Everything in the local church rises and falls on the quality of its leadership. Quality is not ultimately about ability to lead. It’s about the character and the commitments of the individual leader.
The apostle Paul in 1 Corinthians 11:1 urged believers to follow his leadership, but only as he followed Christ. Church leaders must strive to be like Jesus. He was marked by Integrity, Authenticity, Trust, Leadership, Service.
The dictionary says integrity means steadfast adherence to a code; soundness; completeness. Authenticity means genuine, worthy of trust, reliance or belief.
Integrity and authenticity are not the same. Integrity describes a quality, as in “He’s a man of integrity.” Authenticity describes an evaluation based upon pre-determined characteristics, as in “He’s an authentic Christian.” How would you know that he’s authentic? Jesus said in Matthew 7:16, “You will recognize them by their fruits.” The authentic Christian is marked by characteristics that prove authenticity. He has an identity revealed by evidence. Fruit is not so much about measurable accomplishments in the Christian life. It is far more about measurable character in the Christian life. How’s that? Because the Bible tells us that the Lord cares a lot more about my true character than He does about my so-called accomplishments. My character is to be built on the solid foundation rock of Christ. Like living stones, the apostle Peter said, we in the church are being built up as a spiritual house to be acceptable to God.

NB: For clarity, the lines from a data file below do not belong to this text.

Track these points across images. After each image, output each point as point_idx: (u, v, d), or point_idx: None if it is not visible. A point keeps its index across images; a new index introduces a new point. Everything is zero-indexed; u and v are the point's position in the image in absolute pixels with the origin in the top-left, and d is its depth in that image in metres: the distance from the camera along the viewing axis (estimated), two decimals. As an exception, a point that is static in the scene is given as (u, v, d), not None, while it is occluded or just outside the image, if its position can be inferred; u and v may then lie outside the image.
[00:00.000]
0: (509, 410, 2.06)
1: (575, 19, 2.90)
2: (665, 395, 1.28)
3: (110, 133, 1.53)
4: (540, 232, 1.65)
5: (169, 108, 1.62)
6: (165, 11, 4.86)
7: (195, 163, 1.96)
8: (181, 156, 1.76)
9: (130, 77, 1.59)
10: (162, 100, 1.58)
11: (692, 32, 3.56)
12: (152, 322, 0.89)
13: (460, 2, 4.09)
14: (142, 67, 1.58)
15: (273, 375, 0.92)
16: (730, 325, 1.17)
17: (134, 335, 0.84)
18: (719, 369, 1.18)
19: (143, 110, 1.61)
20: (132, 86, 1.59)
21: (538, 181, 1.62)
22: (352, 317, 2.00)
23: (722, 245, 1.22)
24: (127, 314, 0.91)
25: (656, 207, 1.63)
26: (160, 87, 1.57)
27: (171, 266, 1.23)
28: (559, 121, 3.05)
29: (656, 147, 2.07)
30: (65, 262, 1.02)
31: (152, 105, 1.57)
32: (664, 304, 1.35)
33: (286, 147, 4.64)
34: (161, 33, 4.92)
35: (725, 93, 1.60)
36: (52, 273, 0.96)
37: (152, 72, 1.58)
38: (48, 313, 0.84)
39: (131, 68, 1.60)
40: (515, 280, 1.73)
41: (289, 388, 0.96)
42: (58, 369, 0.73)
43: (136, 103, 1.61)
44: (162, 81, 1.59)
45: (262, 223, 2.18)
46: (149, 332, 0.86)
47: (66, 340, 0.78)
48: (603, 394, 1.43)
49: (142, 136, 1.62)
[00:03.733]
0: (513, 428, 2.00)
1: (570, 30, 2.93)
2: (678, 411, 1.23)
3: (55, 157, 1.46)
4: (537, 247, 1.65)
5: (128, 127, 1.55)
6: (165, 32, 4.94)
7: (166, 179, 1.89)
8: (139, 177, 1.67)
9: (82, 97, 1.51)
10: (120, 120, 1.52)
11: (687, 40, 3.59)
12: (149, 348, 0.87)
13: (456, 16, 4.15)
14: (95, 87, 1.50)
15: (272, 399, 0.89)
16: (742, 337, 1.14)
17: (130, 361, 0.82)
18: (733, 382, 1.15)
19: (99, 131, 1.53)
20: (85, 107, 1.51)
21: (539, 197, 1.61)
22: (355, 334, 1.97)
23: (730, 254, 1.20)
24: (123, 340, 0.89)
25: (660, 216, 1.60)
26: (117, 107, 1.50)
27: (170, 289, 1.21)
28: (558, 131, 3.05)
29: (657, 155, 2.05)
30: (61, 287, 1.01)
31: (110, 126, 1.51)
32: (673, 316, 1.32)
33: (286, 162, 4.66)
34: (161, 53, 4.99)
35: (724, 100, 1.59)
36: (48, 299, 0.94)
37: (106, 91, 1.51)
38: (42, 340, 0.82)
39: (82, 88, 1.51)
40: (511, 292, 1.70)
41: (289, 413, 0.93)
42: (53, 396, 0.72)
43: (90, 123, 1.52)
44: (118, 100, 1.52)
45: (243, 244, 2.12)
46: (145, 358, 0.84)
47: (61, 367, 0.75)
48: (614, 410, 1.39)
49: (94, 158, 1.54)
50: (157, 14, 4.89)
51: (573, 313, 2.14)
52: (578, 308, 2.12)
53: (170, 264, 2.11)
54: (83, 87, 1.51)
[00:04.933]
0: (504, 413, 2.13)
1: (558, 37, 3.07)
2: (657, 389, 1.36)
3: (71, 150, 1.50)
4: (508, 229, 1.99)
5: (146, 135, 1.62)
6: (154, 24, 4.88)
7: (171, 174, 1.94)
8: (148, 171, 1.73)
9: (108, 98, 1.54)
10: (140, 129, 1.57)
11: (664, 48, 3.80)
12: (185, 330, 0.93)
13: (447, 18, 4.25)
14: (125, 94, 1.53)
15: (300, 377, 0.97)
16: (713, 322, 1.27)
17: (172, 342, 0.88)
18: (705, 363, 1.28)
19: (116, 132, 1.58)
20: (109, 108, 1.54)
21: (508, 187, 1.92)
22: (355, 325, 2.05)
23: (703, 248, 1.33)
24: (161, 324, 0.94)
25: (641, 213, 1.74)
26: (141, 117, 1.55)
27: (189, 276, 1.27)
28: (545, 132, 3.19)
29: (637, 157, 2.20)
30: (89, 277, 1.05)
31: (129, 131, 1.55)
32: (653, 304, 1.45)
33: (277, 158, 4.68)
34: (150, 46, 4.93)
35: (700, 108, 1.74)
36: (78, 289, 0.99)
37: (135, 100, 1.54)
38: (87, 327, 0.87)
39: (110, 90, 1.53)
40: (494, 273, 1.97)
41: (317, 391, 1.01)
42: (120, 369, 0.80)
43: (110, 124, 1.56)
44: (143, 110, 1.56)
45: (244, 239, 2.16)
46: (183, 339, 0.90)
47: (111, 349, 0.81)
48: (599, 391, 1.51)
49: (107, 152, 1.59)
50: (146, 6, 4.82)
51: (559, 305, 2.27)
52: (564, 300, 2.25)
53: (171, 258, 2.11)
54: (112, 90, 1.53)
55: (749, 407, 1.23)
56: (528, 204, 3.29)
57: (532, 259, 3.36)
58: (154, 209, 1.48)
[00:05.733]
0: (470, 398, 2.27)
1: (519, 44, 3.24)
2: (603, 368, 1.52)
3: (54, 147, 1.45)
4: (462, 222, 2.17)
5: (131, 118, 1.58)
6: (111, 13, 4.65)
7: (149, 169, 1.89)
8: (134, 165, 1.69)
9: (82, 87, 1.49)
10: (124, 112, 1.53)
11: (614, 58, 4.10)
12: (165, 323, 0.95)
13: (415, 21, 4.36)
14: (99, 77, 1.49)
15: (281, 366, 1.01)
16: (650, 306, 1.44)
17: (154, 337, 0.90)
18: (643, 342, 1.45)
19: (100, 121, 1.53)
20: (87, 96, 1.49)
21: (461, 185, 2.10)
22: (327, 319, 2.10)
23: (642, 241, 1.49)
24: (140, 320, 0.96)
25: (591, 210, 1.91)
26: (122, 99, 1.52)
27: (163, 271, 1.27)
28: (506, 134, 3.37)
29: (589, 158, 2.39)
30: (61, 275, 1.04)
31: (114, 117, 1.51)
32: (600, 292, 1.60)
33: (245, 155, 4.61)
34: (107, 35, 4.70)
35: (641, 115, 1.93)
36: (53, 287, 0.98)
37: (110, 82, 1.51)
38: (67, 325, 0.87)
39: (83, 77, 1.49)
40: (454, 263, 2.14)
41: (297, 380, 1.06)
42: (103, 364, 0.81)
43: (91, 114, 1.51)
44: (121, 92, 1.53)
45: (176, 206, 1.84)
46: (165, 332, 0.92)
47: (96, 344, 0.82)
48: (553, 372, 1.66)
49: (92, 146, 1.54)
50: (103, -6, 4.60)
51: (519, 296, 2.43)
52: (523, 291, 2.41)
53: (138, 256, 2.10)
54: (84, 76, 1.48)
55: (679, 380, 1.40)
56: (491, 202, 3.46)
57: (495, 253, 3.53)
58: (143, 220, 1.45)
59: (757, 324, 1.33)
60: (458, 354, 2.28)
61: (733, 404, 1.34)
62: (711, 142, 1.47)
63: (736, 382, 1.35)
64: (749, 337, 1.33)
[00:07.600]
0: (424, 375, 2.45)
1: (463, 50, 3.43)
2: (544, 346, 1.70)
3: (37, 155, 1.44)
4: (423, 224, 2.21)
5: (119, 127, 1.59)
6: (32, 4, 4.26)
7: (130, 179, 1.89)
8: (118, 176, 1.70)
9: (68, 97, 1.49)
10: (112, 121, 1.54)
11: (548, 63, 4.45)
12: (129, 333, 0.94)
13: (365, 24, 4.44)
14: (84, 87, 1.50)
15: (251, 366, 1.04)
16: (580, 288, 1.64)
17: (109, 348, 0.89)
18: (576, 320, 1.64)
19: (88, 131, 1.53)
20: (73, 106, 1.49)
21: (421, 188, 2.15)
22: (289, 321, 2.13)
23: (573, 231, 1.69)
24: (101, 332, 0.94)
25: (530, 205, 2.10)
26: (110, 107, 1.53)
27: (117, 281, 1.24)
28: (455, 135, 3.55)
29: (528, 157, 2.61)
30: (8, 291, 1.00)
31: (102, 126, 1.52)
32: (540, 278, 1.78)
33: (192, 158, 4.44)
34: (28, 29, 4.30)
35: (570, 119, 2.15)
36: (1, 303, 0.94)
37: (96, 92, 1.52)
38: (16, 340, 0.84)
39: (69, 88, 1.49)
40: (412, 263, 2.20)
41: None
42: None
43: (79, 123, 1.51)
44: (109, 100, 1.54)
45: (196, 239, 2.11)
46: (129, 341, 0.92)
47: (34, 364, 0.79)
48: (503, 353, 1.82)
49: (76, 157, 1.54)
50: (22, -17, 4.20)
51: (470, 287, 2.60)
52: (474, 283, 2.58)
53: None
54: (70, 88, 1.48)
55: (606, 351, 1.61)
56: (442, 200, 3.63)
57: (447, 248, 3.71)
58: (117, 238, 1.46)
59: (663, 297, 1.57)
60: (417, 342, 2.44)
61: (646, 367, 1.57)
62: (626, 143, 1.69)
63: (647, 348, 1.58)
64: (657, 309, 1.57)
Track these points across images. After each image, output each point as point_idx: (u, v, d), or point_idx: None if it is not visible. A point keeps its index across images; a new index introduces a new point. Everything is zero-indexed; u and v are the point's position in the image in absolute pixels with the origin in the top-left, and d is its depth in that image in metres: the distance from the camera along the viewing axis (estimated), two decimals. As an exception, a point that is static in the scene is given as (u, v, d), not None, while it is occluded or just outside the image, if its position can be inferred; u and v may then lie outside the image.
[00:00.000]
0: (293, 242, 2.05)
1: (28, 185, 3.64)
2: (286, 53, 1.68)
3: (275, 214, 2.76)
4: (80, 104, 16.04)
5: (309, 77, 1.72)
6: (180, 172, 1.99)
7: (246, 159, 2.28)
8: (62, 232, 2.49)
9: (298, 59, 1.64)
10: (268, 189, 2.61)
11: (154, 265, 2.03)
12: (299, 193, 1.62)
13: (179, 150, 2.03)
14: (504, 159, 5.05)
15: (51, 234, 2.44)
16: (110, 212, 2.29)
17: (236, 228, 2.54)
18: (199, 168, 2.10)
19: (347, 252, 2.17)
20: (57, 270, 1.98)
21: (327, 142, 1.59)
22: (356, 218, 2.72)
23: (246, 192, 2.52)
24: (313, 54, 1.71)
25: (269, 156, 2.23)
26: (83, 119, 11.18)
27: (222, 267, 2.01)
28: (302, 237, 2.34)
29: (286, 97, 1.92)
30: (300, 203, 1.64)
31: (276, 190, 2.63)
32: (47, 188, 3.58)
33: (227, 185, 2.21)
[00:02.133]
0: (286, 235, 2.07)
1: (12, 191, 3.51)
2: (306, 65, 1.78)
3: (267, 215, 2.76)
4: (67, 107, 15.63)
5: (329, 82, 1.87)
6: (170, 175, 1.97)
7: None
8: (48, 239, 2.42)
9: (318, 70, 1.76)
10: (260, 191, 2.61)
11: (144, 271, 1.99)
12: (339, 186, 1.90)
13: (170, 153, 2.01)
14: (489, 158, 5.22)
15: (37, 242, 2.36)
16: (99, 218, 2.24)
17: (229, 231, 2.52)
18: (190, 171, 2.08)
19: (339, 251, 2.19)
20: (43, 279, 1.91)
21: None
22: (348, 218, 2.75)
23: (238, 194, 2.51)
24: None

When I was a small boy, I pretended to drive my dad’s cars. When I opened the driver’s door, I looked down and saw an emblem of a fancy carriage embossed on the door-sill. The words Body by Fisher were emblazoned on the emblem. I knew that Body by Fisher meant that the car was special.
The car had an authentic Body by Fisher. How did I know? Because it had the mark that proved its integrity. It held to certain standards of soundness and solidity. I had no idea what those marks of integrity were and I didn’t care. As a small boy, all I knew was that the emblem meant that the car was special. The emblem proved that the car had a certain quality that made it worthy to bear the emblem Body by Fisher. It was authentic. Integrity proves authenticity.
It works the same way in church leadership. Integrity in a leader’s life demonstrates that he’s authentic. When people know a leader is authentic, they trust him. Nobody joyfully follows—or truly trusts—a coward, a bully, a liar or a hypocrite. They may follow out of fear or force or for something else. But if you could unzip the follower's heart and dig for the truth, the leader would be disqualified. In the economy set by Jesus Christ, such leaders should have no followers . . . so they would not be leaders at all. Authenticity leads to trust.
A person who aspires to lead in the church should first examine the purity of his integrity and authenticity and discern whether he is known by those fruits. One who is gifted, but lacks integrity and authenticity, may gain a position of leadership based upon his talent. But his followers never will follow him like the disciples followed Jesus. Leadership in the Lord’s church is to be based upon trust. Trust leads to leadership.
The leader in the church is to serve others. He’s not a king in his own kingdom or a general in his own army. He’s a simple shepherd in the service of the Great Shepherd, the Lord Jesus Christ. And that’s all the leader should aspire to be. Leaders serve.